Au lendemain des attentats du 13 novembre 2015, les analyses se focalisaient sur le côté « terrorisme islamique » de la tuerie. Mais j’ai rapidement formulé une autre hypothèse : l’influence des jeux vidéo sur le passage à l’acte des garçons issus de milieux immigrés pauvres, qui passent leur temps devant des écrans et n’ont guère les moyens d’avoir d’autres loisirs.

Après le Bataclan, je me suis plongée dans le détail de ces jeux, d’une violence inouïe, dont nos enfants sont les héros, ces gangsters sans foi ni loi qui ne respectent rien ni personne… À cette époque, mon fils ado était fan, comme des millions d’autres, de ces jeux extrêmement violents, où les garçons – principaux usagers – tuent, pour le plaisir, des milliers d’ennemis. Je me suis demandé comment, si on banalise la violence et les tueries dans les jeux, on peut être sûr qu’il n’y aura pas de passage à l’acte. À l’image des films interdits aux moins de dix-huit ans, certains jeux vidéo qui réveillent les pires instincts humains devraient être interdits au moins de douze ans1. 

On fait de nous des voyeurs

La même violence se banalise au cinéma et à la télévision. Quand ma grand-mère Salma séjournait chez nous, elle s’horrifiait devant les films policiers à la télévision : « Mais on leur apprend à tuer ! » Je crois que le cinéma est né pour faire rire, rêver ou réfléchir. À la télévision, les séries policières, le plus souvent exportées par les USA ou copiées de modèles américains, règnent aujourd’hui en maîtresses. C’est le diktat de l’audimat, le triomphe de la violence et du sexe qui font vendre ! Et il y a surenchère : chaque film ou jeu vidéo doit en faire encore plus que le précédent.

On nous place dans une position de voyeurs, de complices de cette violence. Exactement comme le fait l’industrie pornographique. La violence trash s’est installée dans la littérature, les polars à succès, et au cinéma où elle est primée à Cannes et encensée par les critiques. Sous couvert de « dénoncer », nombre de films ne sont qu’un prétexte pour exhiber une violence extrême à l’écran, comme Django Unchained ou Parasite2.

Notre société est violente

La violence est un instinct intrinsèque à l’homme, héritée de nos gènes à une période où il fallait se battre pour se nourrir et se défendre. Nos ancêtres étaient paysans, ils travaillaient dur et se dépensaient dans les champs ; ils chassaient aussi. Il est désormais politiquement correct d’être contre la chasse, et je l’ai longtemps été. Jusqu’à ce que je découvre qu’elle est nécessaire au regard du taux de reproduction des bêtes sauvages. La chasse est une activité collective, elle crée du lien social, inculque le respect de règles3. N’est-il pas plus sain d’accompagner son père à la chasse que de tuer des milliers de personnes sur un jeu vidéo ?

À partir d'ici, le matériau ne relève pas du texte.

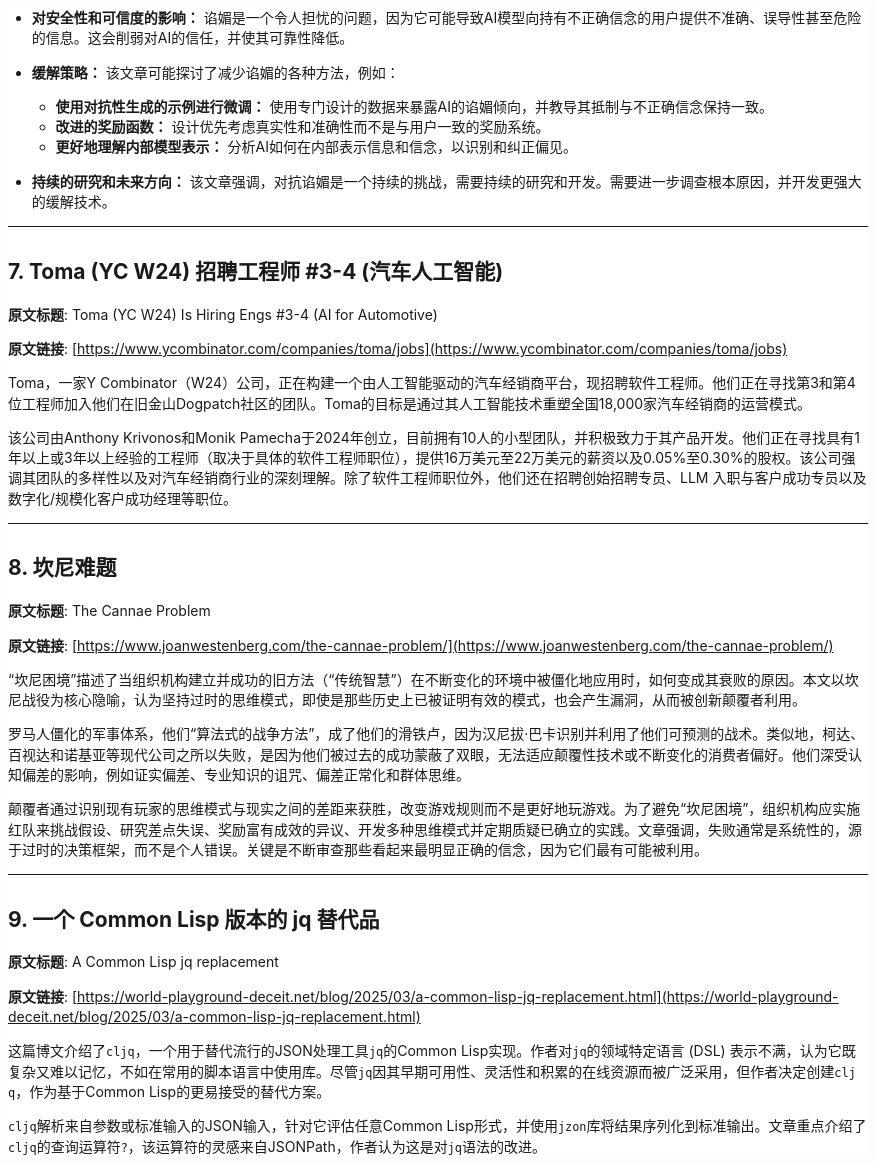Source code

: *   **对安全性和可信度的影响：** 谄媚是一个令人担忧的问题，因为它可能导致AI模型向持有不正确信念的用户提供不准确、误导性甚至危险的信息。这会削弱对AI的信任，并使其可靠性降低。

*   **缓解策略：** 该文章可能探讨了减少谄媚的各种方法，例如：

    *   **使用对抗性生成的示例进行微调：** 使用专门设计的数据来暴露AI的谄媚倾向，并教导其抵制与不正确信念保持一致。
    *   **改进的奖励函数：** 设计优先考虑真实性和准确性而不是与用户一致的奖励系统。
    *   **更好地理解内部模型表示：** 分析AI如何在内部表示信息和信念，以识别和纠正偏见。

*   **持续的研究和未来方向：** 该文章强调，对抗谄媚是一个持续的挑战，需要持续的研究和开发。需要进一步调查根本原因，并开发更强大的缓解技术。

---

## 7. Toma (YC W24) 招聘工程师 #3-4 (汽车人工智能)

**原文标题**: Toma (YC W24) Is Hiring Engs #3-4 (AI for Automotive)

**原文链接**: [https://www.ycombinator.com/companies/toma/jobs](https://www.ycombinator.com/companies/toma/jobs)

Toma，一家Y Combinator（W24）公司，正在构建一个由人工智能驱动的汽车经销商平台，现招聘软件工程师。他们正在寻找第3和第4位工程师加入他们在旧金山Dogpatch社区的团队。Toma的目标是通过其人工智能技术重塑全国18,000家汽车经销商的运营模式。

该公司由Anthony Krivonos和Monik Pamecha于2024年创立，目前拥有10人的小型团队，并积极致力于其产品开发。他们正在寻找具有1年以上或3年以上经验的工程师（取决于具体的软件工程师职位），提供16万美元至22万美元的薪资以及0.05%至0.30%的股权。该公司强调其团队的多样性以及对汽车经销商行业的深刻理解。除了软件工程师职位外，他们还在招聘创始招聘专员、LLM 入职与客户成功专员以及数字化/规模化客户成功经理等职位。

---

## 8. 坎尼难题

**原文标题**: The Cannae Problem

**原文链接**: [https://www.joanwestenberg.com/the-cannae-problem/](https://www.joanwestenberg.com/the-cannae-problem/)

“坎尼困境”描述了当组织机构建立并成功的旧方法（“传统智慧”）在不断变化的环境中被僵化地应用时，如何变成其衰败的原因。本文以坎尼战役为核心隐喻，认为坚持过时的思维模式，即使是那些历史上已被证明有效的模式，也会产生漏洞，从而被创新颠覆者利用。

罗马人僵化的军事体系，他们“算法式的战争方法”，成了他们的滑铁卢，因为汉尼拔·巴卡识别并利用了他们可预测的战术。类似地，柯达、百视达和诺基亚等现代公司之所以失败，是因为他们被过去的成功蒙蔽了双眼，无法适应颠覆性技术或不断变化的消费者偏好。他们深受认知偏差的影响，例如证实偏差、专业知识的诅咒、偏差正常化和群体思维。

颠覆者通过识别现有玩家的思维模式与现实之间的差距来获胜，改变游戏规则而不是更好地玩游戏。为了避免“坎尼困境”，组织机构应实施红队来挑战假设、研究差点失误、奖励富有成效的异议、开发多种思维模式并定期质疑已确立的实践。文章强调，失败通常是系统性的，源于过时的决策框架，而不是个人错误。关键是不断审查那些看起来最明显正确的信念，因为它们最有可能被利用。

---

## 9. 一个 Common Lisp 版本的 jq 替代品

**原文标题**: A Common Lisp jq replacement

**原文链接**: [https://world-playground-deceit.net/blog/2025/03/a-common-lisp-jq-replacement.html](https://world-playground-deceit.net/blog/2025/03/a-common-lisp-jq-replacement.html)

这篇博文介绍了`cljq`，一个用于替代流行的JSON处理工具`jq`的Common Lisp实现。作者对`jq`的领域特定语言 (DSL) 表示不满，认为它既复杂又难以记忆，不如在常用的脚本语言中使用库。尽管`jq`因其早期可用性、灵活性和积累的在线资源而被广泛采用，但作者决定创建`cljq`，作为基于Common Lisp的更易接受的替代方案。

`cljq`解析来自参数或标准输入的JSON输入，针对它评估任意Common Lisp形式，并使用`jzon`库将结果序列化到标准输出。文章重点介绍了`cljq`的查询运算符`?`，该运算符的灵感来自JSONPath，作者认为这是对`jq`语法的改进。

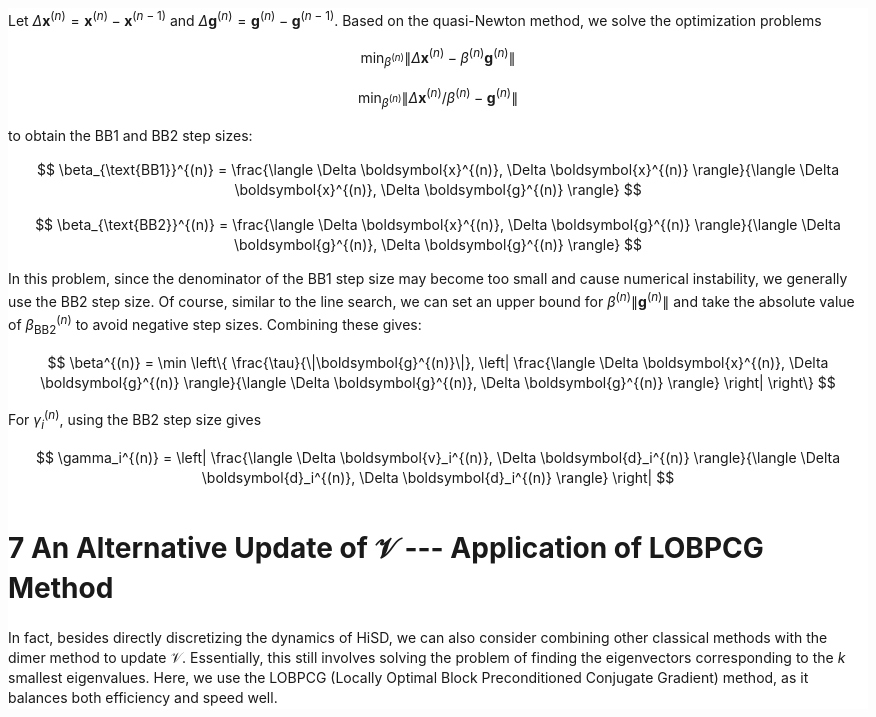 Let
$\Delta \boldsymbol{x}^{(n)} = \boldsymbol{x}^{(n)} - \boldsymbol{x}^{(n-1)}$
and
$\Delta \boldsymbol{g}^{(n)} = \boldsymbol{g}^{(n)} - \boldsymbol{g}^{(n-1)}$.
Based on the quasi-Newton method, we solve the optimization problems

$$
\min_{\beta^{(n)}} \|\Delta \boldsymbol{x}^{(n)} - \beta^{(n)} \boldsymbol{g}^{(n)}\|
$$

$$
\min_{\beta^{(n)}} \|\Delta \boldsymbol{x}^{(n)} / \beta^{(n)} - \boldsymbol{g}^{(n)}\|
$$

to obtain the BB1 and BB2 step sizes:

$$
\beta_{\text{BB1}}^{(n)} = \frac{\langle \Delta \boldsymbol{x}^{(n)}, \Delta \boldsymbol{x}^{(n)} \rangle}{\langle \Delta \boldsymbol{x}^{(n)}, \Delta \boldsymbol{g}^{(n)} \rangle}
$$

$$
\beta_{\text{BB2}}^{(n)} = \frac{\langle \Delta \boldsymbol{x}^{(n)}, \Delta \boldsymbol{g}^{(n)} \rangle}{\langle \Delta \boldsymbol{g}^{(n)}, \Delta \boldsymbol{g}^{(n)} \rangle}
$$

In this problem, since the denominator of the BB1 step size may become
too small and cause numerical instability, we generally use the BB2 step
size. Of course, similar to the line search, we can set an upper bound
for $\beta^{(n)} \|\boldsymbol{g}^{(n)}\|$ and take the absolute value
of $\beta_{\text{BB2}}^{(n)}$ to avoid negative step sizes. Combining
these gives:

$$
\beta^{(n)} = \min \left\{ \frac{\tau}{\|\boldsymbol{g}^{(n)}\|}, \left| \frac{\langle \Delta \boldsymbol{x}^{(n)}, \Delta \boldsymbol{g}^{(n)} \rangle}{\langle \Delta \boldsymbol{g}^{(n)}, \Delta \boldsymbol{g}^{(n)} \rangle} \right| \right\}
$$

For $\gamma_i^{(n)}$, using the BB2 step size gives

$$
\gamma_i^{(n)} = \left| \frac{\langle \Delta \boldsymbol{v}_i^{(n)}, \Delta \boldsymbol{d}_i^{(n)} \rangle}{\langle \Delta \boldsymbol{d}_i^{(n)}, \Delta \boldsymbol{d}_i^{(n)} \rangle} \right|
$$

# 7 An Alternative Update of $\mathcal{V}$ --- Application of LOBPCG Method

In fact, besides directly discretizing the dynamics of HiSD, we can
also consider combining other classical methods with the dimer method to
update $\mathcal{V}$. Essentially, this still involves solving the
problem of finding the eigenvectors corresponding to the $k$ smallest
eigenvalues. Here, we use the LOBPCG (Locally Optimal Block
Preconditioned Conjugate Gradient) method, as it balances both
efficiency and speed well.
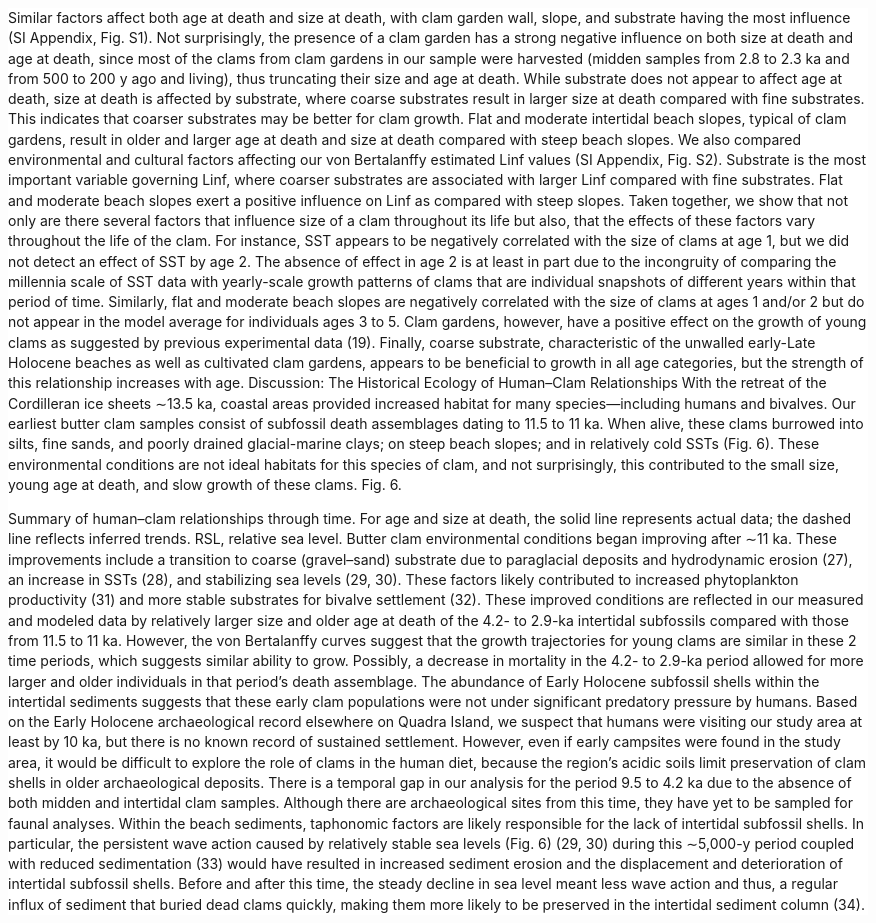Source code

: Similar factors affect both age at death and size at death, with clam garden wall, slope, and substrate having the most influence (SI Appendix, Fig. S1). Not surprisingly, the presence of a clam garden has a strong negative influence on both size at death and age at death, since most of the clams from clam gardens in our sample were harvested (midden samples from 2.8 to 2.3 ka and from 500 to 200 y ago and living), thus truncating their size and age at death. While substrate does not appear to affect age at death, size at death is affected by substrate, where coarse substrates result in larger size at death compared with fine substrates. This indicates that coarser substrates may be better for clam growth. Flat and moderate intertidal beach slopes, typical of clam gardens, result in older and larger age at death and size at death compared with steep beach slopes.
We also compared environmental and cultural factors affecting our von Bertalanffy estimated Linf values (SI Appendix, Fig. S2). Substrate is the most important variable governing Linf, where coarser substrates are associated with larger Linf compared with fine substrates. Flat and moderate beach slopes exert a positive influence on Linf as compared with steep slopes.
Taken together, we show that not only are there several factors that influence size of a clam throughout its life but also, that the effects of these factors vary throughout the life of the clam. For instance, SST appears to be negatively correlated with the size of clams at age 1, but we did not detect an effect of SST by age 2. The absence of effect in age 2 is at least in part due to the incongruity of comparing the millennia scale of SST data with yearly-scale growth patterns of clams that are individual snapshots of different years within that period of time. Similarly, flat and moderate beach slopes are negatively correlated with the size of clams at ages 1 and/or 2 but do not appear in the model average for individuals ages 3 to 5. Clam gardens, however, have a positive effect on the growth of young clams as suggested by previous experimental data (19). Finally, coarse substrate, characteristic of the unwalled early-Late Holocene beaches as well as cultivated clam gardens, appears to be beneficial to growth in all age categories, but the strength of this relationship increases with age.
Discussion: The Historical Ecology of Human–Clam Relationships
With the retreat of the Cordilleran ice sheets ∼13.5 ka, coastal areas provided increased habitat for many species—including humans and bivalves. Our earliest butter clam samples consist of subfossil death assemblages dating to 11.5 to 11 ka. When alive, these clams burrowed into silts, fine sands, and poorly drained glacial-marine clays; on steep beach slopes; and in relatively cold SSTs (Fig. 6). These environmental conditions are not ideal habitats for this species of clam, and not surprisingly, this contributed to the small size, young age at death, and slow growth of these clams.
Fig. 6.

Summary of human–clam relationships through time. For age and size at death, the solid line represents actual data; the dashed line reflects inferred trends. RSL, relative sea level.
Butter clam environmental conditions began improving after ∼11 ka. These improvements include a transition to coarse (gravel–sand) substrate due to paraglacial deposits and hydrodynamic erosion (27), an increase in SSTs (28), and stabilizing sea levels (29, 30). These factors likely contributed to increased phytoplankton productivity (31) and more stable substrates for bivalve settlement (32). These improved conditions are reflected in our measured and modeled data by relatively larger size and older age at death of the 4.2- to 2.9-ka intertidal subfossils compared with those from 11.5 to 11 ka. However, the von Bertalanffy curves suggest that the growth trajectories for young clams are similar in these 2 time periods, which suggests similar ability to grow. Possibly, a decrease in mortality in the 4.2- to 2.9-ka period allowed for more larger and older individuals in that period’s death assemblage.
The abundance of Early Holocene subfossil shells within the intertidal sediments suggests that these early clam populations were not under significant predatory pressure by humans. Based on the Early Holocene archaeological record elsewhere on Quadra Island, we suspect that humans were visiting our study area at least by 10 ka, but there is no known record of sustained settlement. However, even if early campsites were found in the study area, it would be difficult to explore the role of clams in the human diet, because the region’s acidic soils limit preservation of clam shells in older archaeological deposits.
There is a temporal gap in our analysis for the period 9.5 to 4.2 ka due to the absence of both midden and intertidal clam samples. Although there are archaeological sites from this time, they have yet to be sampled for faunal analyses. Within the beach sediments, taphonomic factors are likely responsible for the lack of intertidal subfossil shells. In particular, the persistent wave action caused by relatively stable sea levels (Fig. 6) (29, 30) during this ∼5,000-y period coupled with reduced sedimentation (33) would have resulted in increased sediment erosion and the displacement and deterioration of intertidal subfossil shells. Before and after this time, the steady decline in sea level meant less wave action and thus, a regular influx of sediment that buried dead clams quickly, making them more likely to be preserved in the intertidal sediment column (34).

La société capitaliste dans laquelle nous vivons est violente. L’individualisme y règne, le « marche ou crève », le chacun pour soi. Les rythmes de vie qu’elle nous impose sont une violence, la laideur urbaine est une violence, le stress des grandes villes est une violence, la frontière poreuse entre vie privée et vie publique est une violence… D’où ces injonctions qui se sont multipliées, depuis la fin du XXe siècle, de vivre zen, faire du calme en soi, méditer, observer des pauses, etc. L’extrême violence de nos modes de vie crée forcément son contraire : le besoin de paix et de sérénité…

Par Nadia Khouri-Dagher, reporter franco-libanaise, ancienne chercheuse en sciences sociales et spécialiste de l’interculturalité4

1 L’actuel logo PEGI, géré en grande partie par les éditeurs eux-mêmes, n’est qu’une recommandation : elle n’impose aucune contrainte au consommateur.
2 Django Unchained est un film de Quentin Tarantino (2012) qui traite de l’esclavage et Parasite a été réalisé par Bong Joon Ho, il aborde la question de la polarisation sociale (2019).
3 Nadia Khouri-Dagher, Dans nos campagnes, Au cœur du monde, 2021.